:: PAGE EXTRACT ::
>>>

Curious how other environments do this... DEV to Prod comparison

Grimlaking · May 9, 2018

Where I work in the specific area I work I need to be clear. We are considered very critical to my companies business.

One of the things we do to help us maintain up time is if we have a piece of hardware or software we need to run in production. We have the exact like in Development. We even did this with our VM infrastructure.

Before starting we got three small 20 core systems with 128 gig of ram each and a 12 TB dell storage setup to test on. Once it was decided we bought 3 hosts (going with 5 per VM cluster in Prod) of 38 core 512GB systems connected to a independent VNX5400 (each cluster using it's own hardware for redundancy's sake.)

I'm getting the impression I'm rather lucky we have a group that does this for our servers and infrastructure and most places are not allowed the freedom/budget to do this sort of thing.

Or am I way off base here?

cjcox · May 9, 2018

Not off base, not sure of your capacity needs though. Personally, I would have gone with 3 separate storage systems per cluster (choosing something cheaper than the expensive VNX5400). But that's me.

Grimlaking · May 9, 2018

Cjcox, out of curiosity, why would you want 3 different storage solutions per cluster? Our VNX is setup with fastcache (for our pool) some SSD, and the rest 15k RPM SAS drives.

Vengance_01 · May 10, 2018

You are right. At my old job our main hardware was ucs b200 blades with various configs due to different generations. Storage was all flash with some sas NetApp array. Our test or Dev if you could call it that we're old hp blade chassis and old mostly sata with some sas. You guys did it right but not everyone has the budget to do it right.

Spartacus09 · May 12, 2018

Depending on your business, mine as a software company our dev is all local. We're using kubertes/docker for our applications running on Linux VMs (hypervisored on esxi).
We then push all the polished apps to GCP and AWS (also containerized) for our UAT environment followed by production environments after final checks.
Our product has both on-premise and SaaS based offerings though.

dgingeri · May 14, 2018

Well, my employer is not so good about that. We're running prod on a pair of Xeon E5-2620 v2 machines, and our dev/QA VMs are running on the old prod stack, a pair of Dell 1950s with 2 dual core Xeon 5400 series chips. The policy before I joined on was that prod gets upgraded every 5 years and Dev/QA gets the old prod machines.

<<<

:: DATA UNDER STUDY ::
>>>

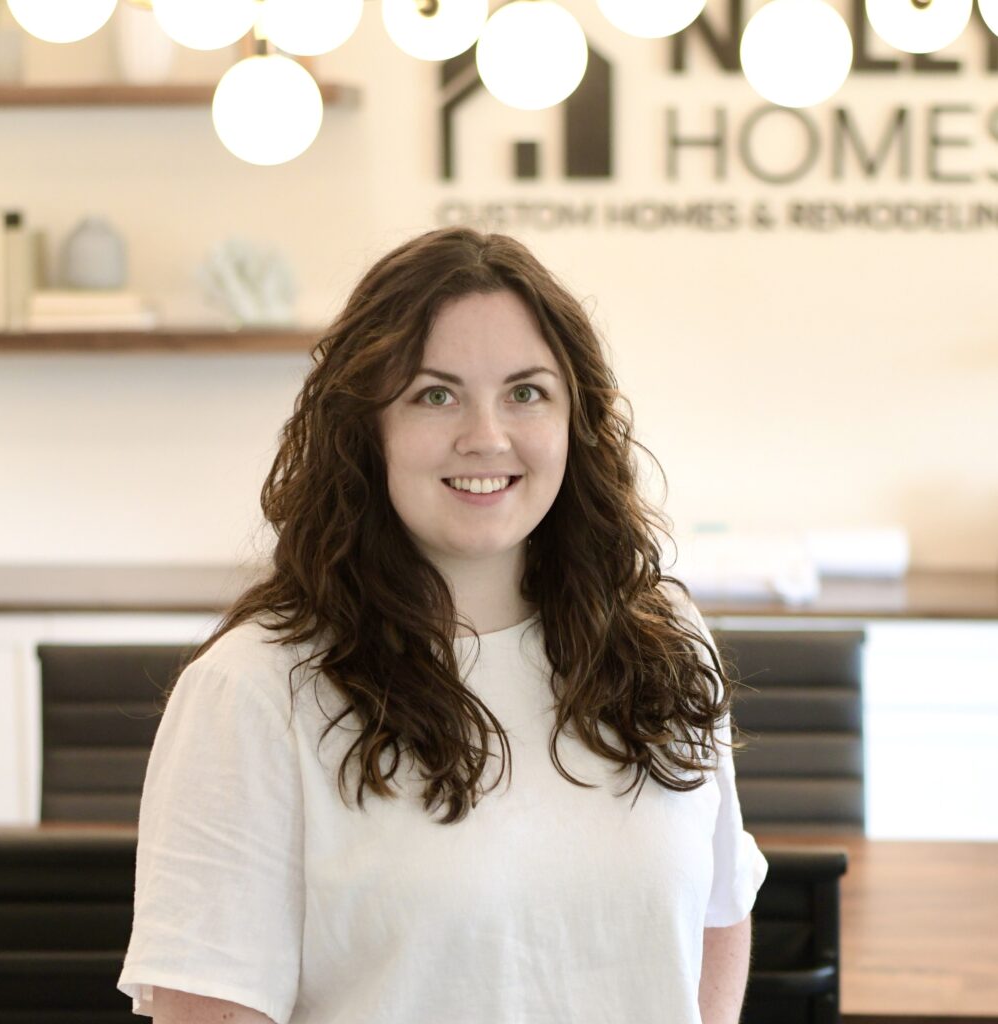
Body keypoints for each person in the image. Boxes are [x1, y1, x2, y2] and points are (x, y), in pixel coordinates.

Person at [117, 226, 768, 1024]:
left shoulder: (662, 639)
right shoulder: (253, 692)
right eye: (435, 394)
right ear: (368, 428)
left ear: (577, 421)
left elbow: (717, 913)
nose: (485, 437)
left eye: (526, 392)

<<<
>>>

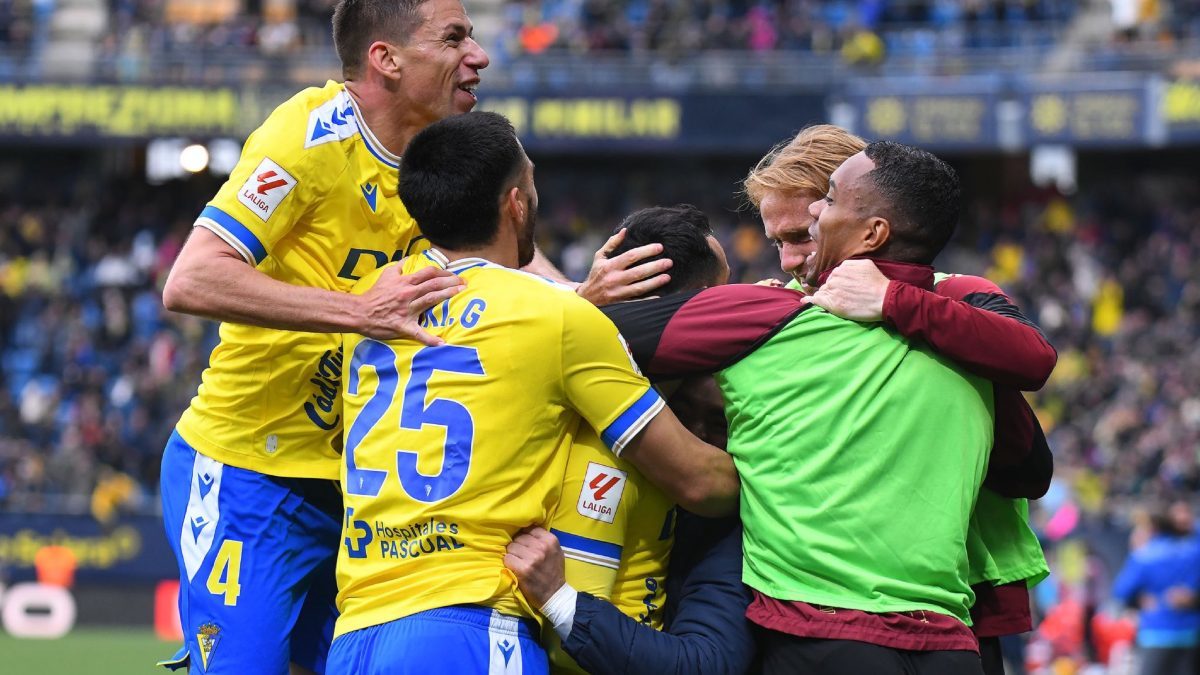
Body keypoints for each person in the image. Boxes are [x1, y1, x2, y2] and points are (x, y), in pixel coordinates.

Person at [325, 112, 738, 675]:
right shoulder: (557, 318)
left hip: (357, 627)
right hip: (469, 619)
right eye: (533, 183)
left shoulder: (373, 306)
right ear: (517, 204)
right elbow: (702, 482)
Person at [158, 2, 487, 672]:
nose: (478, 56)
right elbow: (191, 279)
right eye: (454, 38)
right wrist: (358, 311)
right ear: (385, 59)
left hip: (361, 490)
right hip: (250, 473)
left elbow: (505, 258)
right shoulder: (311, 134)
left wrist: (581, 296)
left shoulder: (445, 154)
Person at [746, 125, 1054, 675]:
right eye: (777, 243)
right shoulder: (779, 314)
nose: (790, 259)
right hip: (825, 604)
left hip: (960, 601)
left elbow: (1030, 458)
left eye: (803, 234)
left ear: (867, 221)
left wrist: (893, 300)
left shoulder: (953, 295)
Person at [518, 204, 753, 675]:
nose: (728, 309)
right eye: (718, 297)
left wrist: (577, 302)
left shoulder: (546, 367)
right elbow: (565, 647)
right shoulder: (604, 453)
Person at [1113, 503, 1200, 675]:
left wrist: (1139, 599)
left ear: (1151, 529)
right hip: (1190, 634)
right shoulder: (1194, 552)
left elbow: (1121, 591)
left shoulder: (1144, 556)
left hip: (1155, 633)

<<<
>>>

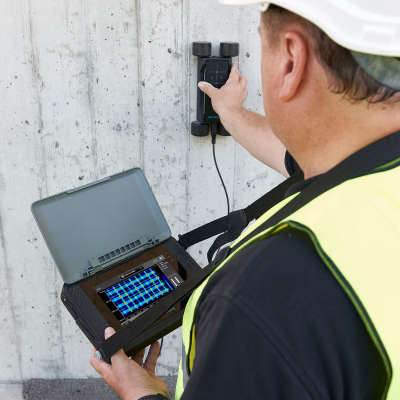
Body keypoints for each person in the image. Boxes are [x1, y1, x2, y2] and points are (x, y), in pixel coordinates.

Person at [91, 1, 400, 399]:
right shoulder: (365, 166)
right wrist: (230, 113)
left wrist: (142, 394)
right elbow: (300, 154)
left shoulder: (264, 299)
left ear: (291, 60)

<<<

:: WORK INSTRUCTION ::
In the dev-to-prod forum thread, how often does dgingeri's employer upgrade prod under its policy? The listing has no connection to the dev-to-prod forum thread.

:: RESPONSE TO THE TASK ::
Every 5 years.